To Artachis

Radegund of Thuringia
German
520 – 587

 

After the ashes of the fatherland and the fallen heights of relatives,
that the Thuringian land bore from the hostile sword,
if I spoke of wars of wars lived through in unfortunate strife,
to what tears should I, a captured woman, be drawn first?
What remains for me to weep?
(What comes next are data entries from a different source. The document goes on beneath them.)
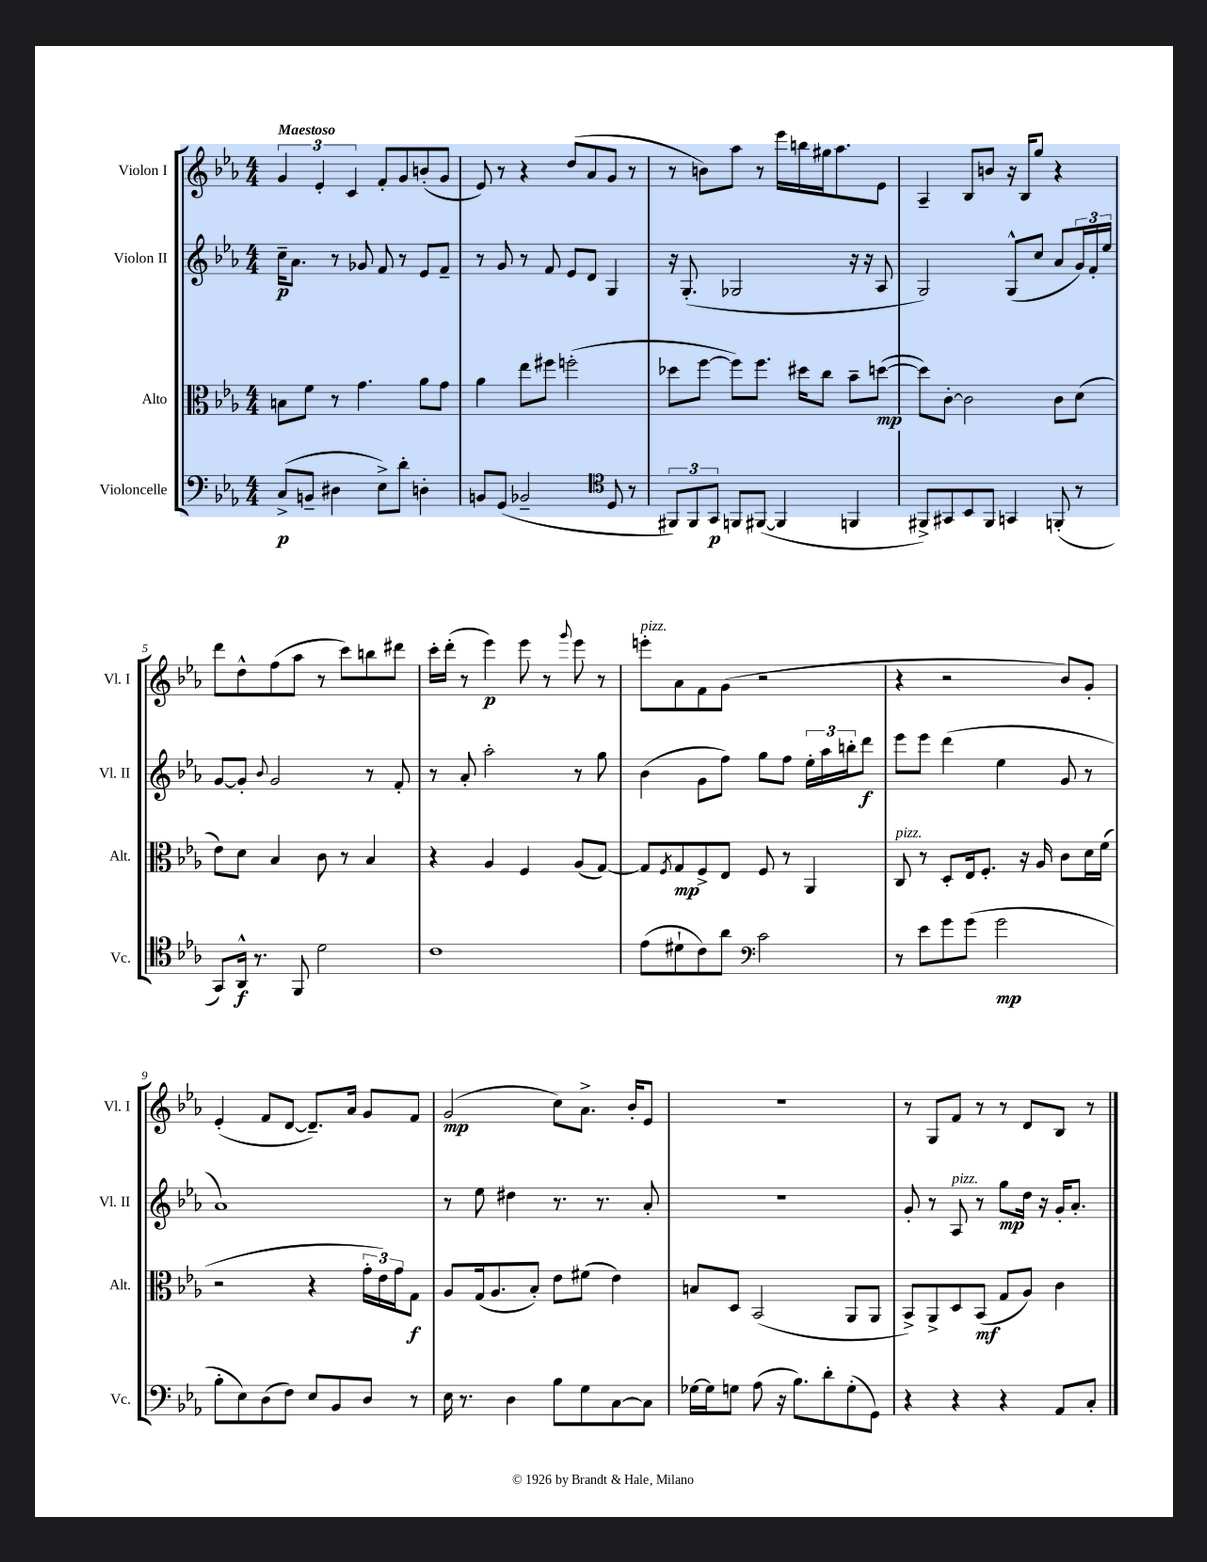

**kern	**kern	**kern	**kern
*staff4	*staff3	*staff2	*staff1
*clefF4	*clefC3	*clefG2	*clefG2
*k[b-e-a-]	*k[b-e-a-]	*k[b-e-a-]	*k[b-e-a-]
*M4/4	*M4/4	*M4/4	*M4/4
(8C^/L	8B\L	16cc~\LK	6g/
.	.	8.a-\J	.
8BB~/J	8f\J	.	.
.	.	.	6e-'/
4D#\	8r	8r	.
.	.	.	6c/
.	4.g\	8g-/	.
8E-^\L)	.	8f/	8f'/L
8d'\J	.	8r	8g/
4D'\	8a-\L	8e-/L	(8b'/
.	8g\J	8f~/J	8g/J
=	=	=	=
8BB/L	4a-\	8r	8e-/)
(8GG/J	.	8g/	8r
2BB-~/	8ee-\L	8r	4r
.	8ff#\J	8f/	.
.	(2ff'\	8e-/L	(8dd/L
.	.	8d/J	8a-/
*clefC4	*	*	*
8D/	.	4G/	8g/J
8r	.	.	8r
=	=	=	=
12FF#/L)	8dd-\L	16r	8r
.	.	(8.G'/	.
12FF#/	.	.	.
.	[8ff\J	.	8b\L)
12GG/J	.	.	.
8FF/L	8ff\]L)	2G-/	8aa-\J
([8FF#/J	8.ff\J	.	8r
4FF#/]	.	.	16eee-\LL
.	16dd#\LK	.	16bb\
.	8cc\J	.	16gg#\J
.	.	.	8.aa-\
4FF/	8b-~\L	16r	.
.	.	16r	.
.	([8dd\J	8A-/	8e-\J
=	=	=	=
8FF#^/L)	8dd\]L)	2G/)	4A-~/
8GG#/	[8c'\J	.	.
8BB-/	2c\]	.	8B-/L
8FF#/J	.	.	8b/J
4GG/	.	(8G^^/L	16r
.	.	.	16B-/LK
.	.	8cc/J	8gg/J
(8FF'/	8c\L	8a-/L	4r
8r	(8d\J	24g/L)	.
.	.	24f'/	.
.	.	24ee-/JJ	.
=	=	=	=
8GG/L)	8e-\L)	[8g/L	8ddd\L
16AA-^^/Jk	8d\J	8g'/]J	8dd^^\
8.r	.	.	.
.	.	8qqb-/	.
.	4B-/	2g/	(8ff\
8FF/	.	.	8aa-\J
2d\	8c\	.	8r
.	8r	.	8ccc\L)
.	4B-/	8r	8bb\
.	.	8f'/	8ddd#\J
=	=	=	=
1c	4r	8r	16ccc'\LL
.	.	.	(16ddd'\JJ
.	.	8a-'/	8r
.	4A-/	2aa-'\	4eee-\)
.	4F/	.	8eee-\
.	.	.	8r
.	.	.	8qqggg/
.	(8A-/L	8r	8eee-\
.	[8G/J)	8gg\	8r
=	=	=	=
(8e-\L	8G/]L	(4b-\	8eee'\L
.	8qF/	.	.
8d#`\	8G/	.	8a-\
8c\)	8F^/	8g\L	8f\
8a-\J	8E-/J	8ff\J)	(8g\J
*clefF4	*	*	*
2c\	8F/	8gg\L	2r
.	8r	8ff\J	.
.	4AA-/	24ee-'\LL	.
.	.	24aa-\	.
.	.	24bb'\J	.
.	.	8ddd\J	.
=	=	=	=
8r	8C/	8eee-\L	4r
8e-\L	8r	8eee-\J	.
8g\	8D'/L	(4ddd\	2r
(8g\J	16E-/k	.	.
.	8.F'/J	.	.
2g\	.	4ee-\	.
.	16r	.	.
.	16A-/	.	.
.	8c\L	8g/	8b-/L)
.	16d\L	8r	8g'/J
.	(16f\JJ	.	.
=	=	=	=
8B-'\L	2r	1a-)	(4e-'/
8E-\)	.	.	.
(8D\	.	.	8f/L
8F\J)	.	.	[8d/J
8E-/L	4r	.	8.d~/]L)
8BB-/	.	.	.
.	.	.	16a-/Jk
8D/J	24g'\LL	.	8g/L
.	24e-\)	.	.
.	24g\J	.	.
8r	8G\J	.	8f/J
=	=	=	=
16E-\	8A-/L	8r	(2g/
8.r	.	.	.
.	(16G/k	8ee-\	.
.	8.A-/	.	.
4D\	.	4dd#\	.
.	8B-'/J)	.	.
8B-\L	8e-\L	8.r	8cc\L)
8G\	(8f#\J	.	8.a-^\J
.	.	8.r	.
[8C\	4e-\)	.	.
.	.	.	16b-'/LK
8C\]J	.	8a-'/	8e-/J
=	=	=	=
[16G-\LL	8B/L	1r	1r
16G-\]J	.	.	.
8G\J	8D/J	.	.
(8A-\	(2BB-/	.	.
16r	.	.	.
8.B-\L)	.	.	.
8d'\	.	.	.
(8G'\	8AA-/L	.	.
8GG\J)	8AA-/J	.	.
=	=	=	=
4r	8BB-^/L)	8g'/	8r
.	8AA-^/	8r	8G/L
4r	8D/	8A-/	8f/J
.	(8BB-/J	8r	8r
4r	8G/L	8gg\L	8r
.	8A-/J)	16dd\Jk	8d/L
.	.	16r	.
8AA-/L	4c\	16g'/LK	8B-/J
.	.	8.a-'/J	.
8C'/J	.	.	8r
==	==	==	==
*-	*-	*-	*-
This people pressed by death
or the sweet race family ruined by various vicissitudes?
For the father falling first, the uncle following him
each relative fixed a sad wound in me.
A last brother remained, but by execrable fate
the sand pressed me equally to his tomb.
With all those extinct (alas the rough guts of the one grieving!)
you who were the one left, Hamalafred, you lie dead.
Do I Radegund seek such after long times?
that your page brought this to speak to the sad one?
I waited so long for such a gift from my loving one
and you send me this act of your military service?
You direct these silken sheepskins to me now to my thought
so that, while I draw threads, I the sister have communication with love?
Did your care thus counsel powerful grief?
Did the first and last messenger give this?
Did we rush elsewhere with ample tears in our desires?
It was not for the one desiring to be given bitter sweets.
I am twisted by solicitous sense, anxious in my bosom:
is such fever of the spirit healed by these waters?
I did not deserve to see him alive nor to be at his burial,
I am pierced by your funeral rites with higher losses.
Why do I yet remind you of these things, dear surrogate-son Artachis,
to add with my weepings to what you must weep?
I ought rather to bring solace to my relative,
but sorrow for the dead compels me to speak bitter things.
He was not close to me from distant consanguinity,
but was a near relative from the brother of my father.
For Bertharius was my father, Hermenedfred was his:
we were born from brothers, but we are not in the same world.
Or you, dear nephew, give me back the peaceful close relation
and be mine in love what he was before,
and I ask that you often seek me with messages to the monastery
and that that place be your help with God,
that with your pious mother this perennial care
may give you back honor on the starry throne.
Now may the lord give you both to be happy in
broad present health and future salvation.